Lançado em 2024, o filme It Ends with Us — conhecido no Brasil como É Assim que Acaba — conquistou o público ao combinar romance e drama em uma história que vai além do amor idealizado. Baseado no best-seller de Colleen Hoover, o longa acompanha a trajetória de Lily Bloom, uma jovem que precisa enfrentar o próprio passado enquanto decide que tipo de futuro deseja construir.
Uma história de amor que questiona seus próprios limites
A trama acompanha Lily Bloom, vivida por Blake Lively, em sua tentativa de recomeçar a vida e realizar o sonho de abrir o próprio negócio. Em meio a esse processo, ela se envolve com Ryle Kincaid, interpretado por Justin Baldoni, um neurocirurgião carismático que rapidamente se torna peça central em sua vida emocional.
O relacionamento, no entanto, não segue o roteiro clássico das histórias românticas. Conforme a relação se intensifica, Lily se vê diante de situações que a fazem questionar até onde o amor pode — ou deve — ir. A narrativa constrói, com sensibilidade, um dilema que muitos reconhecem: quando sentimentos profundos passam a conviver com dor.
Passado, memória e escolhas que moldam o presente
A chegada de Atlas Corrigan, personagem de Brandon Sklenar, traz à tona lembranças importantes da vida de Lily. Ele representa não apenas um antigo amor, mas também uma referência emocional que contrasta com o presente da protagonista.

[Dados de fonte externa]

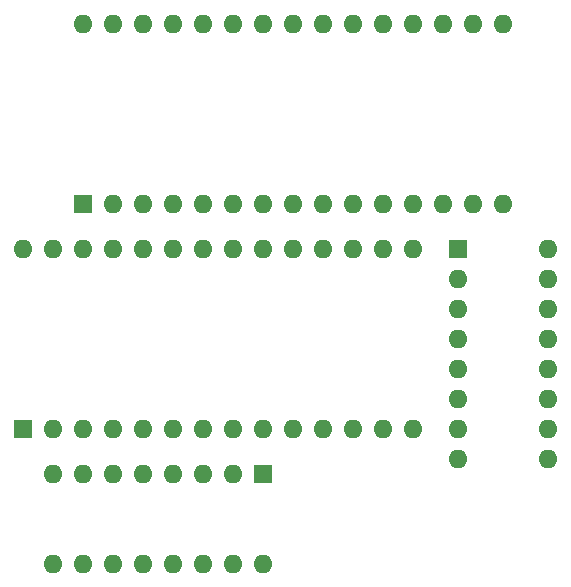
<source format=gbr>
%TF.GenerationSoftware,KiCad,Pcbnew,(5.1.7)-1*%
%TF.CreationDate,2020-10-12T01:03:24+02:00*%
%TF.ProjectId,16bitComputer,31366269-7443-46f6-9d70-757465722e6b,rev?*%
%TF.SameCoordinates,Original*%
%TF.FileFunction,Soldermask,Top*%
%TF.FilePolarity,Negative*%
%FSLAX46Y46*%
G04 Gerber Fmt 4.6, Leading zero omitted, Abs format (unit mm)*
G04 Created by KiCad (PCBNEW (5.1.7)-1) date 2020-10-12 01:03:24*
%MOMM*%
%LPD*%
G01*
G04 APERTURE LIST*
%ADD10R,1.600000X1.600000*%
%ADD11O,1.600000X1.600000*%
G04 APERTURE END LIST*
D10*
%TO.C,U3*%
X118110000Y-101600000D03*
D11*
X151130000Y-86360000D03*
X120650000Y-101600000D03*
X148590000Y-86360000D03*
X123190000Y-101600000D03*
X146050000Y-86360000D03*
X125730000Y-101600000D03*
X143510000Y-86360000D03*
X128270000Y-101600000D03*
X140970000Y-86360000D03*
X130810000Y-101600000D03*
X138430000Y-86360000D03*
X133350000Y-101600000D03*
X135890000Y-86360000D03*
X135890000Y-101600000D03*
X133350000Y-86360000D03*
X138430000Y-101600000D03*
X130810000Y-86360000D03*
X140970000Y-101600000D03*
X128270000Y-86360000D03*
X143510000Y-101600000D03*
X125730000Y-86360000D03*
X146050000Y-101600000D03*
X123190000Y-86360000D03*
X148590000Y-101600000D03*
X120650000Y-86360000D03*
X151130000Y-101600000D03*
X118110000Y-86360000D03*
%TD*%
D10*
%TO.C,U2*%
X154940000Y-86360000D03*
D11*
X162560000Y-104140000D03*
X154940000Y-88900000D03*
X162560000Y-101600000D03*
X154940000Y-91440000D03*
X162560000Y-99060000D03*
X154940000Y-93980000D03*
X162560000Y-96520000D03*
X154940000Y-96520000D03*
X162560000Y-93980000D03*
X154940000Y-99060000D03*
X162560000Y-91440000D03*
X154940000Y-101600000D03*
X162560000Y-88900000D03*
X154940000Y-104140000D03*
X162560000Y-86360000D03*
%TD*%
D10*
%TO.C,U1*%
X138430000Y-105410000D03*
D11*
X120650000Y-113030000D03*
X135890000Y-105410000D03*
X123190000Y-113030000D03*
X133350000Y-105410000D03*
X125730000Y-113030000D03*
X130810000Y-105410000D03*
X128270000Y-113030000D03*
X128270000Y-105410000D03*
X130810000Y-113030000D03*
X125730000Y-105410000D03*
X133350000Y-113030000D03*
X123190000Y-105410000D03*
X135890000Y-113030000D03*
X120650000Y-105410000D03*
X138430000Y-113030000D03*
%TD*%
D10*
%TO.C,A1*%
X123190000Y-82550000D03*
D11*
X156210000Y-67310000D03*
X125730000Y-82550000D03*
X153670000Y-67310000D03*
X128270000Y-82550000D03*
X151130000Y-67310000D03*
X130810000Y-82550000D03*
X148590000Y-67310000D03*
X133350000Y-82550000D03*
X146050000Y-67310000D03*
X135890000Y-82550000D03*
X143510000Y-67310000D03*
X138430000Y-82550000D03*
X140970000Y-67310000D03*
X140970000Y-82550000D03*
X138430000Y-67310000D03*
X143510000Y-82550000D03*
X135890000Y-67310000D03*
X146050000Y-82550000D03*
X133350000Y-67310000D03*
X148590000Y-82550000D03*
X130810000Y-67310000D03*
X151130000Y-82550000D03*
X128270000Y-67310000D03*
X153670000Y-82550000D03*
X125730000Y-67310000D03*
X156210000Y-82550000D03*
X123190000Y-67310000D03*
X158750000Y-82550000D03*
X158750000Y-67310000D03*
%TD*%
M02*

</source>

Essa dualidade entre passado e presente sustenta boa parte do conflito dramático. A história propõe uma reflexão direta: nossas experiências moldam nossas escolhas, mas não precisam determinar nossos caminhos. O reencontro com Atlas funciona como um espelho — e, ao mesmo tempo, como um ponto de ruptura.
Relações afetivas e o desafio de interromper ciclos
Mais do que um romance, o filme se posiciona como um retrato de relações complexas. Ao abordar temas delicados, a narrativa evidencia como padrões emocionais podem se repetir, muitas vezes de forma silenciosa, atravessando gerações e experiências pessoais.
Nesse contexto, a trajetória de Lily ganha um peso simbólico importante. Sua jornada não é apenas sobre amar alguém, mas sobre reconhecer quando é necessário parar. O longa sugere que interromper um ciclo pode ser tão difícil quanto essencial — e que essa decisão envolve coragem, autonomia e autoconhecimento.
O simbolismo das flores e a construção de significado
O universo das flores, presente na profissão de Lily como florista, funciona como um dos elementos mais sutis e eficazes da narrativa. As flores representam beleza, cuidado e renovação, mas também fragilidade — um contraste direto com os conflitos emocionais enfrentados pela protagonista.
Esse recurso simbólico reforça a ideia de que nem tudo que é bonito deve ser mantido a qualquer custo. Cultivar algo exige atenção, mas também discernimento para entender quando é hora de deixar ir. O filme utiliza essa metáfora de forma delicada, sem perder o apelo popular.
Estilo acessível e impacto junto ao público
Com direção voltada para o grande público, o longa aposta em uma linguagem emocionalmente direta, equilibrando momentos intensos com uma narrativa envolvente. A abordagem torna a história acessível, sem abrir mão de tratar temas sensíveis.
O resultado foi um forte desempenho comercial: It Ends with Us arrecadou cerca de US$ 351 milhões mundialmente, a partir de um orçamento estimado em US$ 25 milhões. Apesar da recepção crítica mista, o engajamento do público mostrou a força da história e sua capacidade de gerar identificação.
Por que essa história ressoa além da tela
O impacto do filme vai além do entretenimento. Ao colocar em pauta questões como bem-estar emocional, autonomia e responsabilidade nas relações, a narrativa dialoga com debates contemporâneos de forma orgânica.
Sem discursos explícitos, a obra levanta reflexões sobre cuidado consigo mesmo, respeito nos vínculos e a importância de reconhecer situações que precisam ser transformadas. É um tipo de discussão que ecoa especialmente entre novas gerações, cada vez mais atentas à qualidade das relações que constroem.
Entre o amor e a coragem de recomeçar
No fim, Isto Acaba Aqui propõe uma pergunta simples, mas poderosa: até que ponto vale a pena continuar? A resposta, no entanto, está longe de ser fácil — e é justamente essa complexidade que sustenta a força do filme.
A história de Lily Bloom mostra que, às vezes, o maior gesto de amor não é permanecer, mas escolher um novo começo. Porque, em certos momentos, amar a si mesmo deixa de ser uma opção — e passa a ser necessidade.